(Design files in text formats)
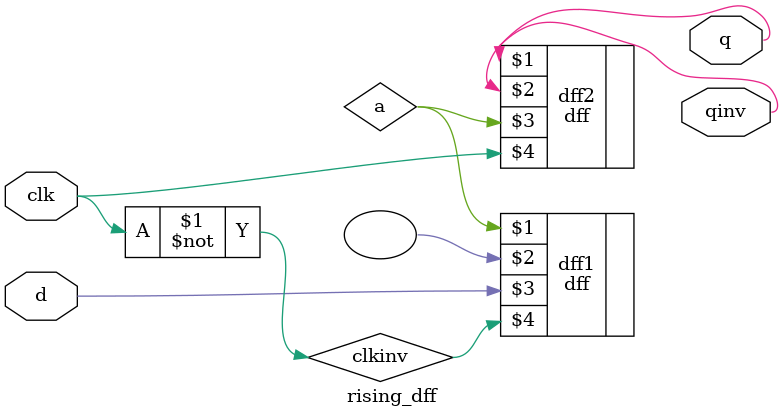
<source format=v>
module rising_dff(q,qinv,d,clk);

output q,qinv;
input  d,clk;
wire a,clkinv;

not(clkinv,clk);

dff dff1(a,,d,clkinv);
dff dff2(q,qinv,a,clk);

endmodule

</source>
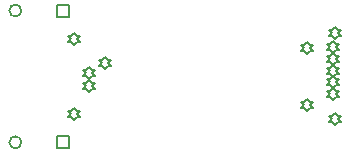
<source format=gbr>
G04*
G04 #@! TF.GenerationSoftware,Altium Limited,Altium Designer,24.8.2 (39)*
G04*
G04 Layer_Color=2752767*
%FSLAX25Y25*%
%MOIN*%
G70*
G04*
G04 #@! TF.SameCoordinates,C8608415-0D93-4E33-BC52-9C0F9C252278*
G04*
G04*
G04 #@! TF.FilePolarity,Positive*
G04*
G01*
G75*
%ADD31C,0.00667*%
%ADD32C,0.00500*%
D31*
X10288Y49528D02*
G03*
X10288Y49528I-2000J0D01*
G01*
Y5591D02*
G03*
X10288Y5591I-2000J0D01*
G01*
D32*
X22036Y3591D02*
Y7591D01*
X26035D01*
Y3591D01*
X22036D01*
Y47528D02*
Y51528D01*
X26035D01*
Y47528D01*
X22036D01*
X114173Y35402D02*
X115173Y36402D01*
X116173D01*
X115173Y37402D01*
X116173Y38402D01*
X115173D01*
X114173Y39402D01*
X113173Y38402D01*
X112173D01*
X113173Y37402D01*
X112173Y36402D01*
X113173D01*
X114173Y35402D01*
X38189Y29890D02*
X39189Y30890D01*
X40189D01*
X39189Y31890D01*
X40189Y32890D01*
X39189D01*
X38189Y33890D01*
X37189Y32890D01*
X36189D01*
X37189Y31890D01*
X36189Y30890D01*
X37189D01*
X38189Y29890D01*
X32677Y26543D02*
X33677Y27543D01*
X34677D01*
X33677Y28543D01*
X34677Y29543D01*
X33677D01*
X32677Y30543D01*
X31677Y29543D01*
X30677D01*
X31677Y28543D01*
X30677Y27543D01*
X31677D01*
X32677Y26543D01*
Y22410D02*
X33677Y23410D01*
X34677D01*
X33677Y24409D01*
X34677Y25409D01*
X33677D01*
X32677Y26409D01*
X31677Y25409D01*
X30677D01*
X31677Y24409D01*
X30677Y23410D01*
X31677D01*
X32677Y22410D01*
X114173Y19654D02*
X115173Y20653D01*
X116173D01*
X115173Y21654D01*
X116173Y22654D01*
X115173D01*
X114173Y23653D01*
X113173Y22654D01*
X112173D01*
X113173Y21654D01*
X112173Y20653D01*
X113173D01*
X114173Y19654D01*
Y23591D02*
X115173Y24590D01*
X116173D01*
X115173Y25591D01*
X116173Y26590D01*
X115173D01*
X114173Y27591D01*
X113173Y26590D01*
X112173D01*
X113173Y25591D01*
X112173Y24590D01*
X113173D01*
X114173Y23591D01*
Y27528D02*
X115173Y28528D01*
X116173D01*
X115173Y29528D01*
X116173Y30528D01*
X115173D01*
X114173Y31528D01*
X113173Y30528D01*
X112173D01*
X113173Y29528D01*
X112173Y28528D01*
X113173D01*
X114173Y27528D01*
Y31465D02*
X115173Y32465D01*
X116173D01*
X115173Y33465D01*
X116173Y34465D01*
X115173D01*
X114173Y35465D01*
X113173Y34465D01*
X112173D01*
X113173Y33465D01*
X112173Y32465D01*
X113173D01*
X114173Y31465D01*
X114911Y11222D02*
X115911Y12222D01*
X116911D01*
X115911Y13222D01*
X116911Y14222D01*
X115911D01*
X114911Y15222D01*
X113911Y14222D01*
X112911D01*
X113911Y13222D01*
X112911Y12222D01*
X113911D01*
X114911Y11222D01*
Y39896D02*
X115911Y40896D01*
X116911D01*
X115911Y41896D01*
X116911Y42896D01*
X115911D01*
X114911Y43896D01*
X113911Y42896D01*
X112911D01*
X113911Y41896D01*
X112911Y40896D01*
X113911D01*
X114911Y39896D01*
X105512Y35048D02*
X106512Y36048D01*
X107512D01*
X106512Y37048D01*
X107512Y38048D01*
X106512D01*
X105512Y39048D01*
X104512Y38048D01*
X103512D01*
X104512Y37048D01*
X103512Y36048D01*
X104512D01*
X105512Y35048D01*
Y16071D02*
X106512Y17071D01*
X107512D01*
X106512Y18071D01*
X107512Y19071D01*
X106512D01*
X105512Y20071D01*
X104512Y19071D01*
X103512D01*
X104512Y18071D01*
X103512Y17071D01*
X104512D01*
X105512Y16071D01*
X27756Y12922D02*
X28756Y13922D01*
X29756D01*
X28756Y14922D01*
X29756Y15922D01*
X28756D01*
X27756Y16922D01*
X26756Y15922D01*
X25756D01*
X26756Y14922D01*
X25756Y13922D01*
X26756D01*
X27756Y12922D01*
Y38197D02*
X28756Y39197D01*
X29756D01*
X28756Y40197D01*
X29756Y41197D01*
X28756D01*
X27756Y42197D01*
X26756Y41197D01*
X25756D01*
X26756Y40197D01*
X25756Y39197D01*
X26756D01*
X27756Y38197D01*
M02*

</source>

**WHAT THE EXERCISE ASKS:**
From the data above, pick out each line containing "source" and copy it.

**RESULT:**
<source format=v>
</source>
<source format=gbr>
</source>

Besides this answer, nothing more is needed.